À court terme, Ottawa exigera que les compagnies ferroviaires transportant des marchandises dangereuses mettent en place des pratiques opérationnelles minimales, y compris des restrictions de vitesse. À plus long terme, Transports Canada exigera qu'elles formulent et présentent de nouvelles règles visant à améliorer leurs pratiques opérationnelles.

«Transports Canada a ordonné aux compagnies de le faire, mais on veut attendre que les règlements soient en vigueur avant de dire que c'est pleinement satisfaisant», a expliqué Mme Fox pour justifier la cote «intention satisfaisante» accordée au gouvernement fédéral.

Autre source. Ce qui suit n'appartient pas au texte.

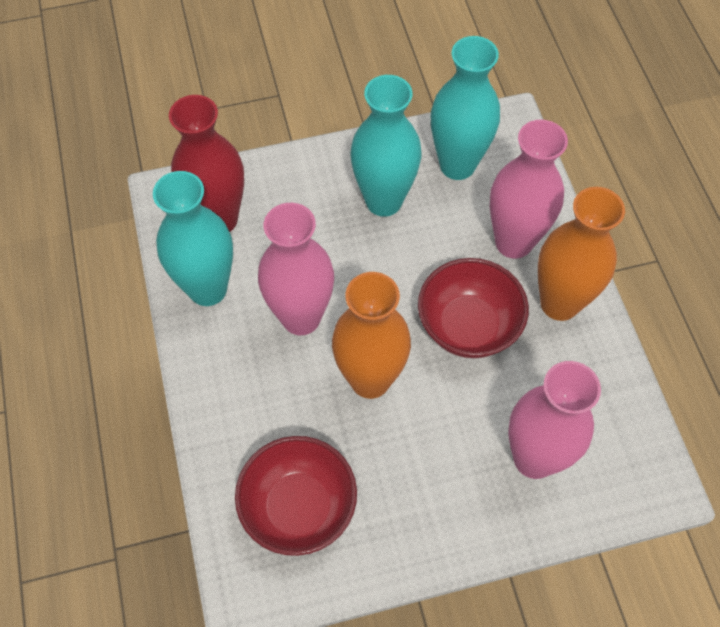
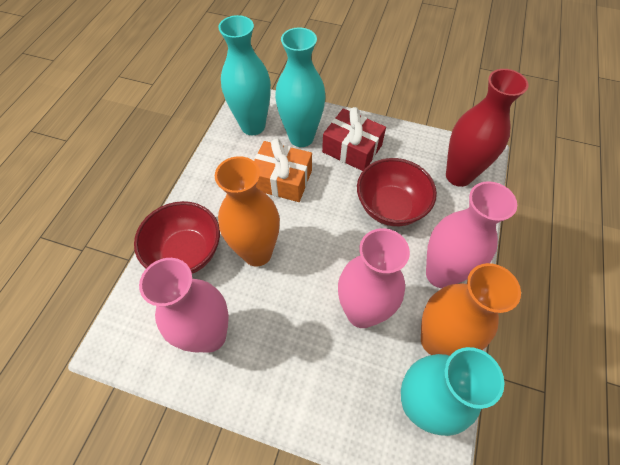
orange gift: 0 -> 1
red gift: 0 -> 1

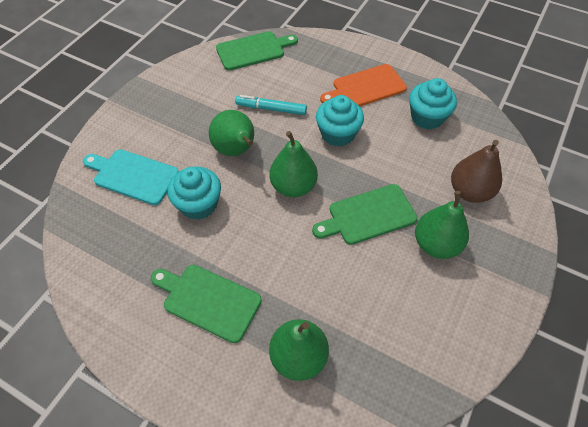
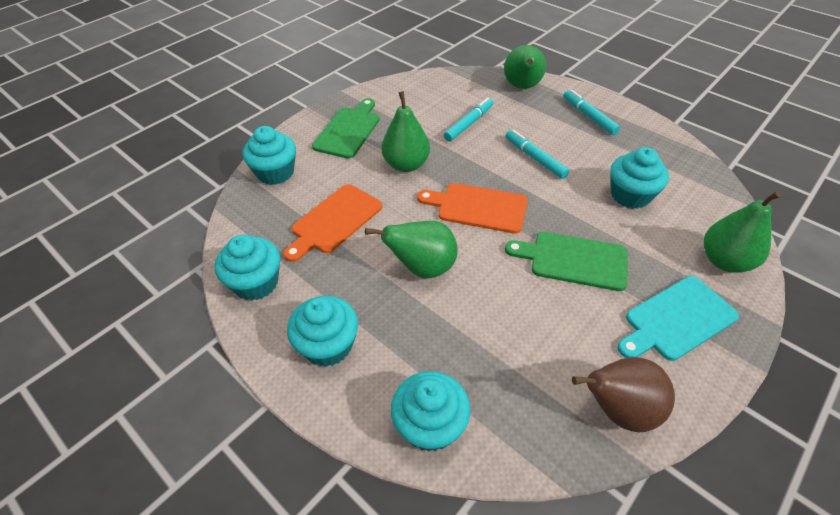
green cutting board: 3 -> 2
orange cutting board: 1 -> 2
turquoise cupcake: 3 -> 5
turquoise marker: 1 -> 3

On peut prendre toutes les précautions du monde, le transport de pétrole par rail ne se fera jamais véritablement sans risques, a-t-elle reconnu.

«Le but de nos recommandations, en fait, c'est de réduire le risque associé au transport de marchandises dangereuses, surtout le pétrole brut», a résumé Mme Fox.

En vertu de la loi, le gouvernement avait 90 jours pour donner suite aux recommandations du BST, ce qu'il a fait le 23 avril dernier.

D'ici le dépôt de son rapport final sur l'accident de Lac-Mégantic, il se pourrait que le Bureau émette d'autres recommandations en matière de transport ferroviaire, mais seulement si la sécurité du public est en péril.

Le BST n'a pas voulu préciser à quelle date le rapport, actuellement à l'étape de production, sera bouclé.